Engaging Civic-Minded Engineers to Reinvent nyc.gov
Tuesday, August 2, 2011 | 4:56 PM
Labels: data, nyc, open, Public Sector Blog
What do you get when you mix a city government that is prioritizing its digital presence with a homegrown, budding tech community? Reinvent nyc.gov, the City of New York’s first ever hackathon - an event where engineers meet to do collaborative programming. Held this past weekend at the entrepreneur campus General Assembly, the top prize at the hackathon was not money, but something even better: breakfast with Mayor Michael Bloomberg.
To call redesigning nyc.gov a challenging task would be an understatement: Since its launch in 1996, nyc.gov has expanded from around 1,000 pages to over 500,000, covering every city agency and task force. The number of yearly visitors to City-run web pages (33 million, or 24 million for nyc.gov) is approaching that of visitors to Central Park (37 million), according to New York City’s Chief Digital Officer Rachel Sterne. Of course, over the course of 2 days, the goal was to generate ideas and prototypes for the redesign.

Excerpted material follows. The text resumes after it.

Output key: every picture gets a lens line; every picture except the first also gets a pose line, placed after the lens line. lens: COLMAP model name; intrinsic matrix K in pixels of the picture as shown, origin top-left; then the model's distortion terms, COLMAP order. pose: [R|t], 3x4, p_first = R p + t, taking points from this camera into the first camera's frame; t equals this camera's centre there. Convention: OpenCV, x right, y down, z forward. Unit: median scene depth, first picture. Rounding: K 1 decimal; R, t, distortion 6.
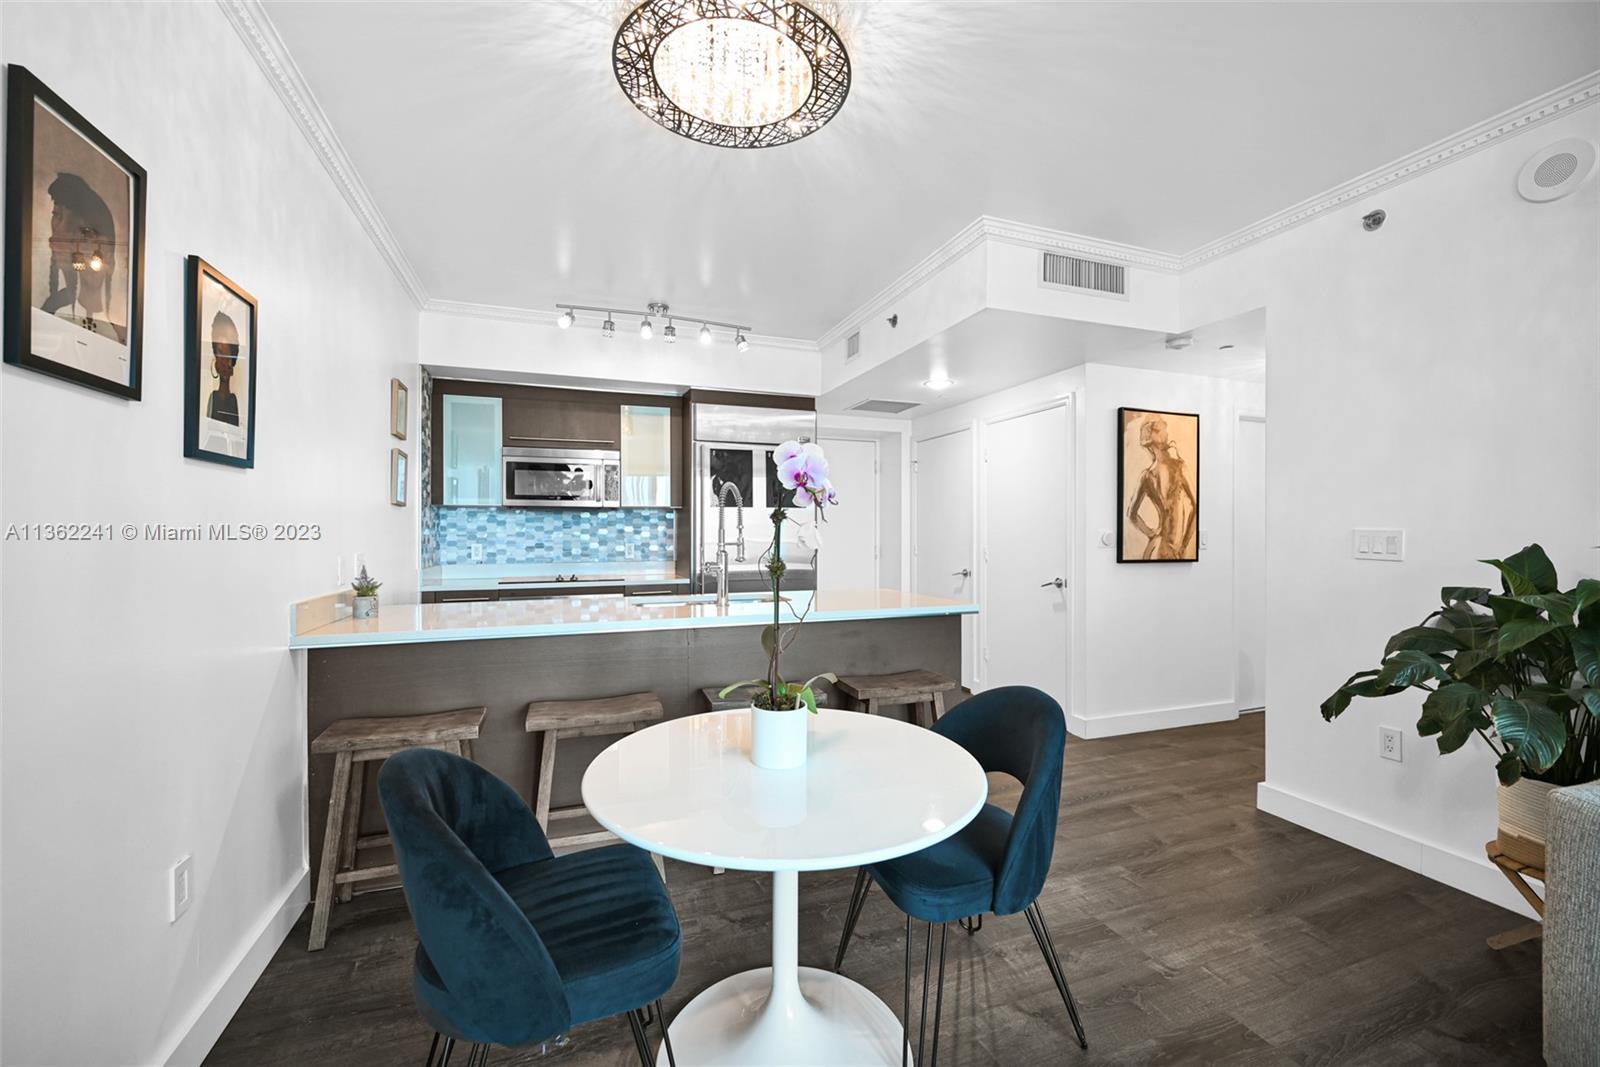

The event kicked off with welcomes from city officials who framed the event and gave a glimpse of the city’s digital future. Deputy Mayor for Operations for New York Steve Goldsmith said, “we want to be transparent in a usable way, and encourage collaborative decision making.”
As a tech partner, Google demoed developer tools for Maps, YouTube, and Android, and held office hours for the over 60 participants from New York to Kansas to California. As teams formed, a few of us also participated as designers and developers.